Kelly Pampling Prevail in Playoff


2006 Merrill Lynch ShootoutNAPLES, Fla. -- Rod Pampling and Jerry Kelly beat Justin Leonard and Scott Verplank on the first sudden-death playoff hole Sunday to win the Merrill Lynch Shootout.
It wasn't pretty.
Pampling and Kelly won with a three-putt bogey at the par-4 18th -- only after Leonard and Verplank struggled to escape a greenside pond on the way to a double-bogey.
Leonard had his shoes and socks off, and it didn't go well.
Both teams shot 13-under 59 in a scramble and were tied at 31-under-par 185 after three rounds. Pampling and Kelly split $675,000 for their surprising win.
For Pampling, a late replacement for Peter Jacobsen, just being invited to the tournament was surprising.
'When I saw Jerry was my partner, I thought it would be a great time,' said Pampling, who made a 22-foot birdie putt in regulation to force the playoff. 'We do things so similar, and it paid off.'
Leonard and Verplank shared $430,000 for second place.

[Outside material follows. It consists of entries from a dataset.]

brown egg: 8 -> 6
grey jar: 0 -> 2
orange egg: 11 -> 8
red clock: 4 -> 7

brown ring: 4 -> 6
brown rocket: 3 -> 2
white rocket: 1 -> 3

The playoff was decided in modified alternate shot format -- when the player whose drive is not selected hits his team's second shot, and they alternate shots after that.

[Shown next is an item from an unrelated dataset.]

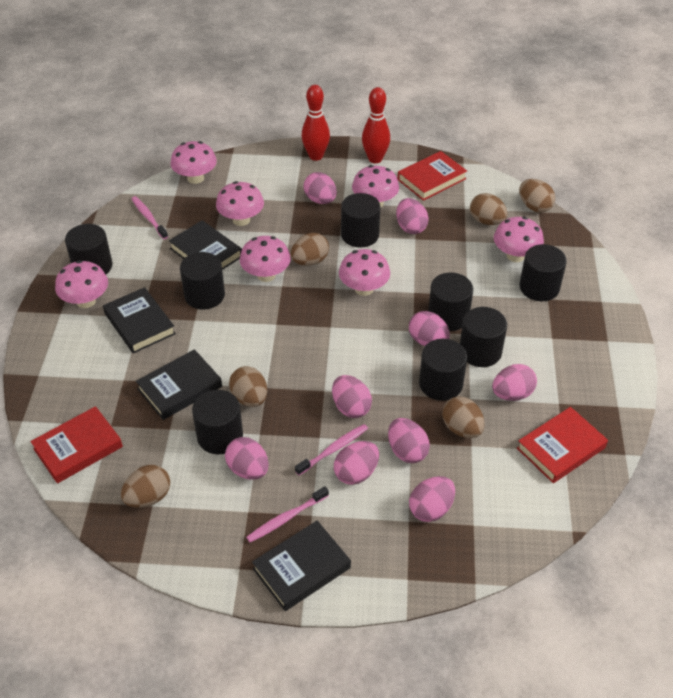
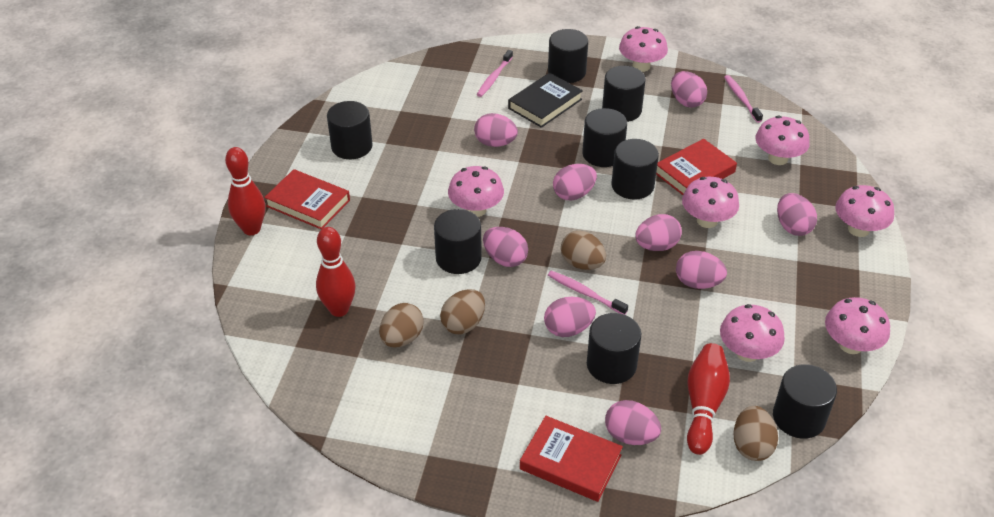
black book: 4 -> 1
brown egg: 6 -> 4
red bowling pin: 2 -> 3

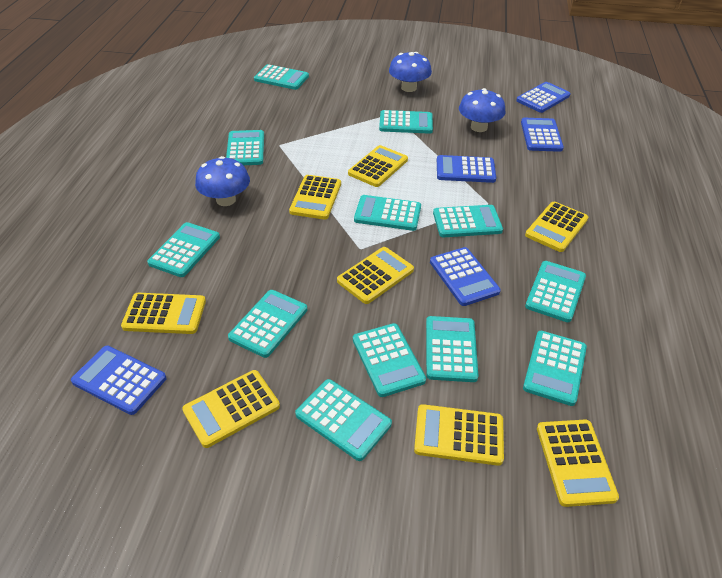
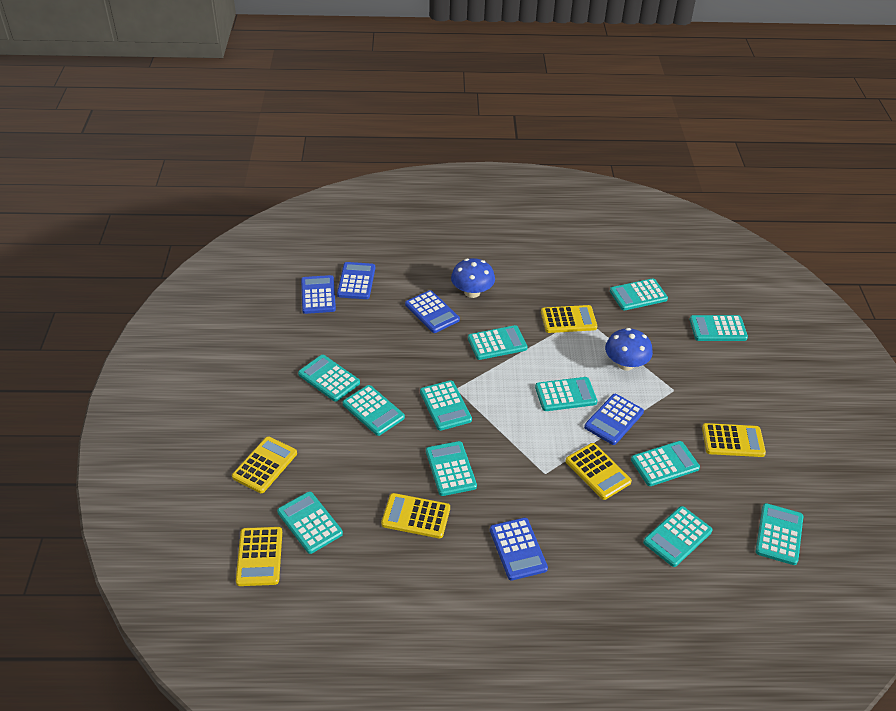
blue mushroom: 3 -> 2
yellow calculator: 8 -> 6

Leonard and Verplank's chances ended with a splash -- literally -- after Verplank sent the team's second shot rolling into the marshy edge of a pond.

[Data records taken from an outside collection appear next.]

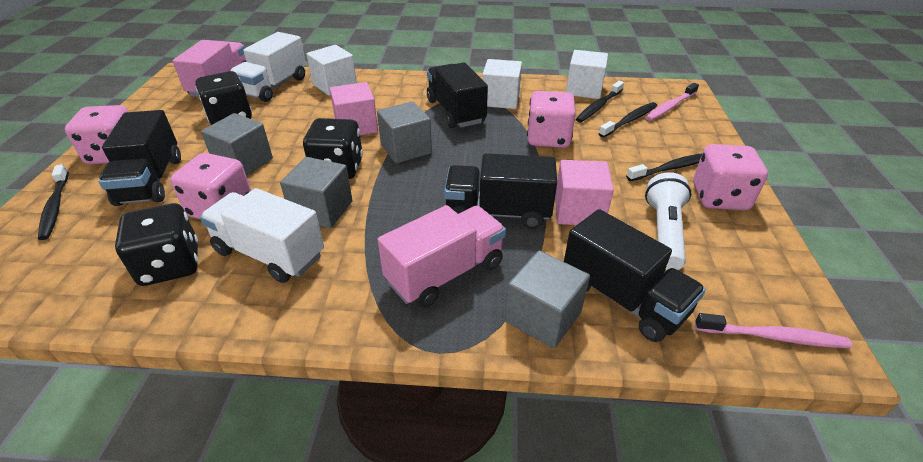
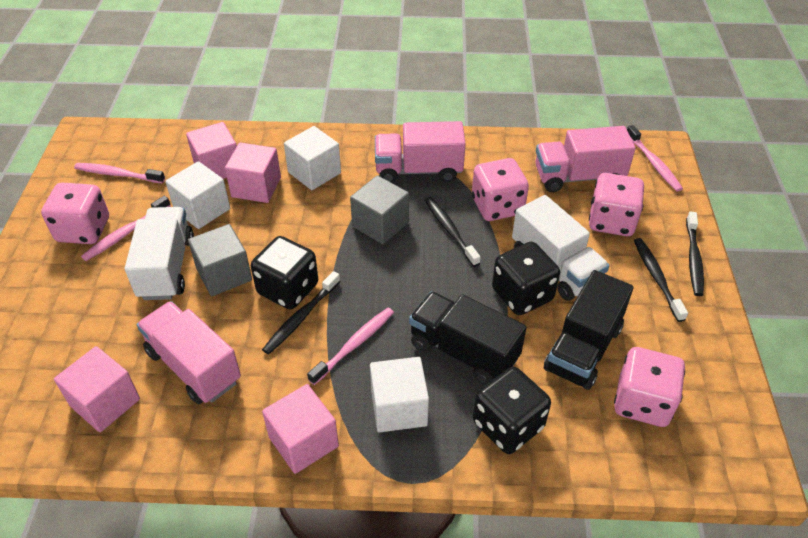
black truck: 4 -> 2
grey cube: 4 -> 2
pink cube: 2 -> 4
pink toothbrush: 2 -> 4
pink truck: 2 -> 3
white flashlight: 1 -> 0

Earlier, Verplank had set up their final birdie in regulation with a spectacular shot at the 18th that landed within 6 feet. Pampling and Kelly tied them when Pampling rolled in his long birdie try moments later.
Kelly missed his left, and Pampling got a good read from the same spot.
'The putter felt really nice, and obviously it just went straight in the center,' said Pampling. 'It was a nice one to make.'
In the playoff, Leonard was forced to remove his shoes and socks for his team's third shot. He gave the submerged ball a good whack -- producing a large splash, but little else.
The ball went just 4 feet, where it came to rest behind a small ridge.
Verplank popped the fourth shot into the air and onto the fringe, but by then Pampling and Kelly were looking good from 40 feet. Still, they needed three tries.
Pampling pushed the first putt 5 feet past the hole. Kelly then lipped out the par putt, leaving his partner to make the bogey try for the win.
As it turned out, if Leonard had gotten one more rotation out of a 20-foot chip (for bogey) there would have been a second playoff hole.
Afterward, Leonard's opponents were impressed with his earlier attempt from the water.
'He did really well to get it that far,' said Pampling. 'I've never seen a ball come out of the water that was fully submerged.'
'You have to hit it so hard and so steep to get under a ball that's under water, it's difficult,' added Kelly.
'I used to practice those shots all the time. I kind of like them.'
Kenny Perry and John Huston, the 2005 champions, also had a 13-under 59 in the final round and tied for third place with Chad Campbell and Nick Price (58) and Trevor Immelman and Rory Sabbatini (59) at 29-under 188.
Second-round leaders John Daly and J.B. Holmes had just an 8-under 64 on Sunday -- not a good score in scramble format. They shared sixth place with Fred Funk and Scott Hoch (58) at 27-under 189.
Brad Faxon and J.J. Henry (60) and Mark O'Meara and Jeff Sluman tied for eighth at 25-under 191. Mark Calcavecchia and Steve Elkington (58) were two shots further back at 193.
Tournament host Greg Norman and Nick Faldo shot a 60 and finished 11th at 19 under. Fred Couples and women's No. 1 Annika Sorenstam ended last at 18 under following a 60.
Sorenstam shunned the LPGA Tournament of Champions to play in her first multiple-round event against the men since a high-profile attempt to make the cut at the 2003 Colonial.